- [Task goal]:
Below are entries. Pull out all lines containing "mettant".

- [Material provided]:
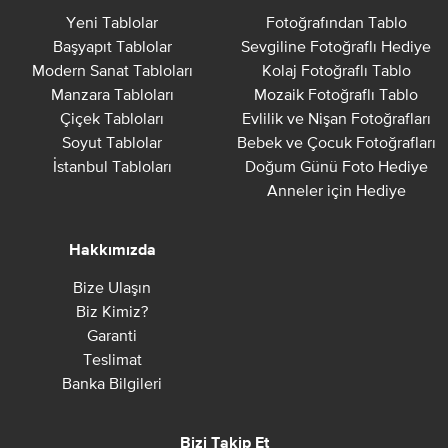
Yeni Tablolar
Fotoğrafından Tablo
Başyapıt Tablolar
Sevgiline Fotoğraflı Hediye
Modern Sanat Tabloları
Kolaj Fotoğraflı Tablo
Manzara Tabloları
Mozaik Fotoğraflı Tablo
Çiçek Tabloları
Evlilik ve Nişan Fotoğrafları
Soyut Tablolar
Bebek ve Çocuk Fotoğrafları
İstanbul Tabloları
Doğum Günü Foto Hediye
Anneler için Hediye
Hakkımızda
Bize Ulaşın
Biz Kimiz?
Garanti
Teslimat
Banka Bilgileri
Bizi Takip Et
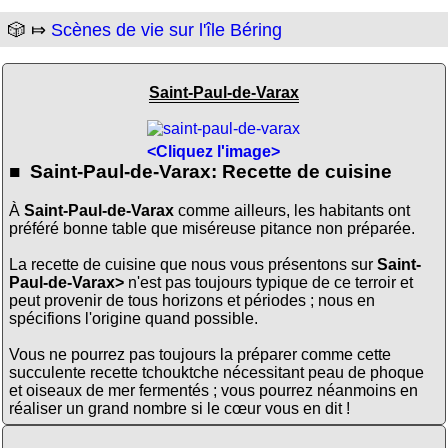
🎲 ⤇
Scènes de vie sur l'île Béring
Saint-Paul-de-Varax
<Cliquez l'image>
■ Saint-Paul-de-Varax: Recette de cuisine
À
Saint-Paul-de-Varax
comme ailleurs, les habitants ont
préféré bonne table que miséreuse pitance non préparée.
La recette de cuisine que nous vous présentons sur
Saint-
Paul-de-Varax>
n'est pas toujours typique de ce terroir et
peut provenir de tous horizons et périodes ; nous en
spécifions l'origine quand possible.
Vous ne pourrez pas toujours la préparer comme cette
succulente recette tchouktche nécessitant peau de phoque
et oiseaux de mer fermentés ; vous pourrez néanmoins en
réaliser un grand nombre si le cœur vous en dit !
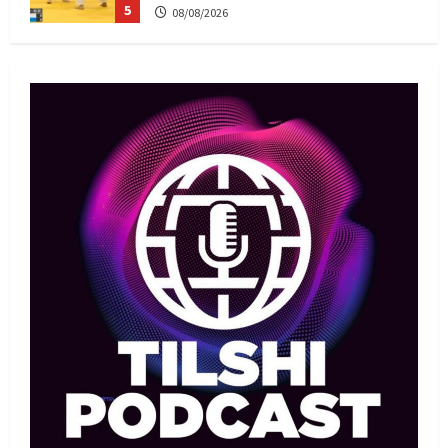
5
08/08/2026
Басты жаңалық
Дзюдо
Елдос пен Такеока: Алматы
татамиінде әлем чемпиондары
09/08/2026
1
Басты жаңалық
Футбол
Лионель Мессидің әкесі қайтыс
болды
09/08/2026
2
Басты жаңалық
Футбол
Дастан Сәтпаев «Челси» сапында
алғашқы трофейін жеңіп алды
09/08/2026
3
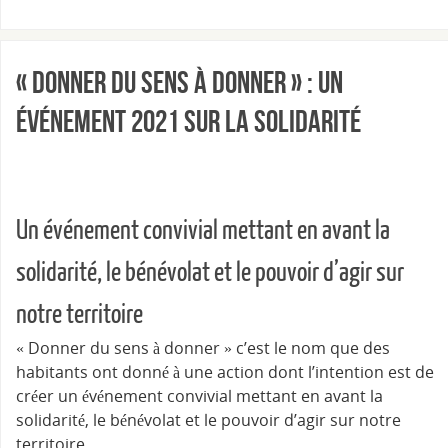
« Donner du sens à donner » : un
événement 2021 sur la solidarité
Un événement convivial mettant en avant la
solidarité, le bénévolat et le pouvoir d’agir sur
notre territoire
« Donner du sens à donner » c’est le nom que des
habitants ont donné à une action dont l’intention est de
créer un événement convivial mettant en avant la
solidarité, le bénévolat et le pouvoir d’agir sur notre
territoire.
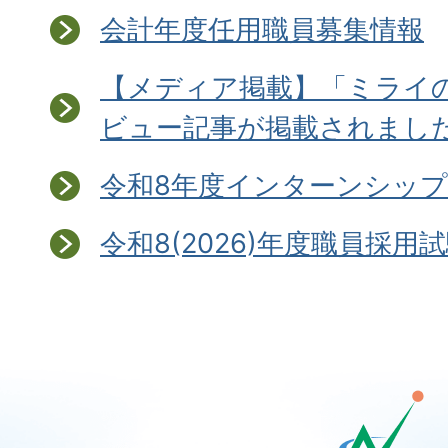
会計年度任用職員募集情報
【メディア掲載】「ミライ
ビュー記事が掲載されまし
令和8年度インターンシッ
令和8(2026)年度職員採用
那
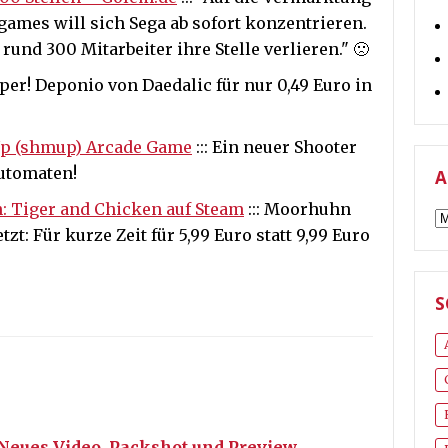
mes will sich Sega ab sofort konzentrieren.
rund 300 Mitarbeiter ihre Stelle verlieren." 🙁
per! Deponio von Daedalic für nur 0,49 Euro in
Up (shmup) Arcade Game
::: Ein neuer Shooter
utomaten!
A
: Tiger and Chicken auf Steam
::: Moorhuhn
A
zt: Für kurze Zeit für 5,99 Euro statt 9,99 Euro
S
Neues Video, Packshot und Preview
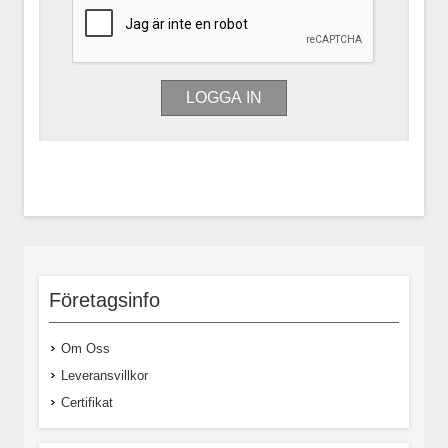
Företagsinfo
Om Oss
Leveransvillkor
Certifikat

...

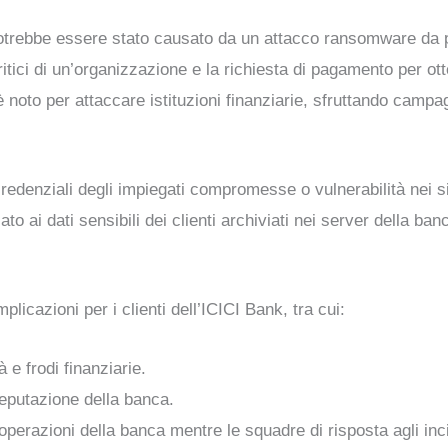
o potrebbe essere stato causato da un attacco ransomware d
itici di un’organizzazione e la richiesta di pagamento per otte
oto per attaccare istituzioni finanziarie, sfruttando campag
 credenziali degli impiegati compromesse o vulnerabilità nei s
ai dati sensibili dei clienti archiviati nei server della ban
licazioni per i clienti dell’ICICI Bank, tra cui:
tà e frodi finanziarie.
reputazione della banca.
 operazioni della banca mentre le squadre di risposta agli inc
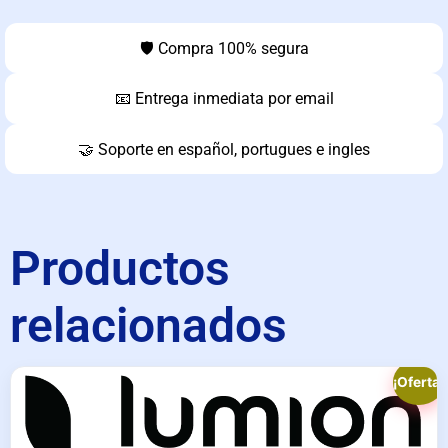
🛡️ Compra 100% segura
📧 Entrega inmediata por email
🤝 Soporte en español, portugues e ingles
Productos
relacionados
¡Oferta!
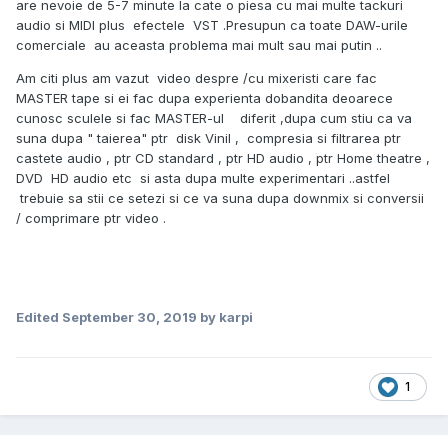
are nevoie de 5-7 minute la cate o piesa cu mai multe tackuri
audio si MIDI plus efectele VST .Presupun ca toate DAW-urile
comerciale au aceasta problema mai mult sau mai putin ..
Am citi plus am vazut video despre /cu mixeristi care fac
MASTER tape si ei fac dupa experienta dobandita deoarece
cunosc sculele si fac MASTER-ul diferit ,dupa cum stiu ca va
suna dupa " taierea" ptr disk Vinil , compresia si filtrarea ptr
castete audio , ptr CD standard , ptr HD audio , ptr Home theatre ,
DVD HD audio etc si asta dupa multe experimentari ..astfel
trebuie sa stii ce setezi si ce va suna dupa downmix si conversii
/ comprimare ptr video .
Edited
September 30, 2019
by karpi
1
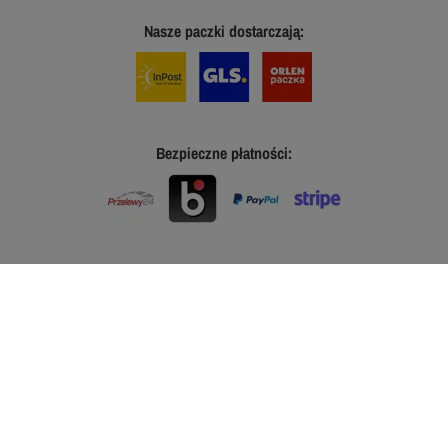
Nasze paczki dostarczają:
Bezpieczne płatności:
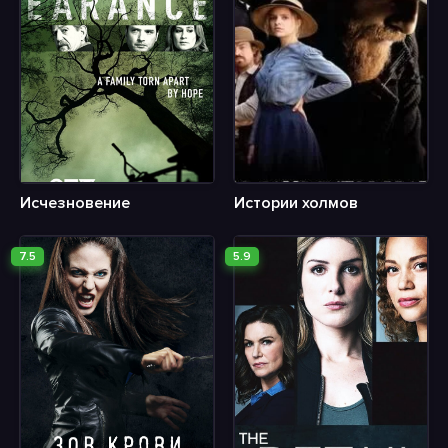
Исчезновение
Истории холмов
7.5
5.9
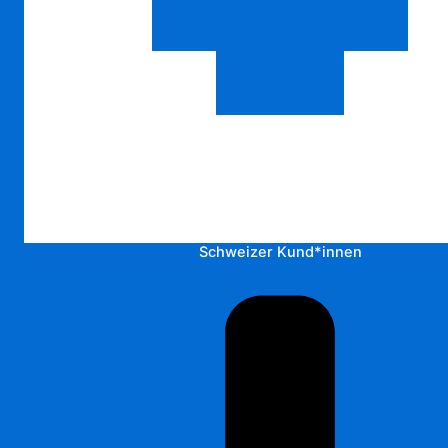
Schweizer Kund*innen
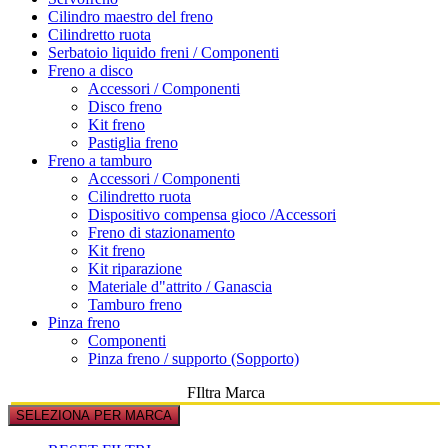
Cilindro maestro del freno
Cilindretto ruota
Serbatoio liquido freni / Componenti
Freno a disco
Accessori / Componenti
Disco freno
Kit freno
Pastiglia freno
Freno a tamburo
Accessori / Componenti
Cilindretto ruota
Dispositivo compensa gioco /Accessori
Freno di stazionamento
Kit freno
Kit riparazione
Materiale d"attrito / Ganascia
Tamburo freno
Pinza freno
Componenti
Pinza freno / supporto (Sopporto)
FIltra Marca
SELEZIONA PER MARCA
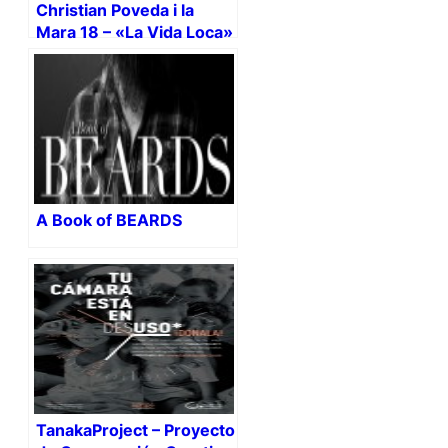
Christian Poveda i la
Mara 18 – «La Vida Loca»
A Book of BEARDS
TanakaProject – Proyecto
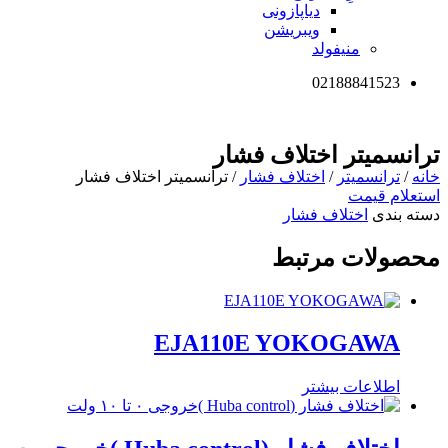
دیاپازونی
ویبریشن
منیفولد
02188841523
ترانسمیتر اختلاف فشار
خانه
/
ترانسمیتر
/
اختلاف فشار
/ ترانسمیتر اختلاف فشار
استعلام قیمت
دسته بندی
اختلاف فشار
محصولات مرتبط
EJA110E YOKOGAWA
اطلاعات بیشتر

- [Written answer]:
Un événement convivial mettant en avant la
créer un événement convivial mettant en avant la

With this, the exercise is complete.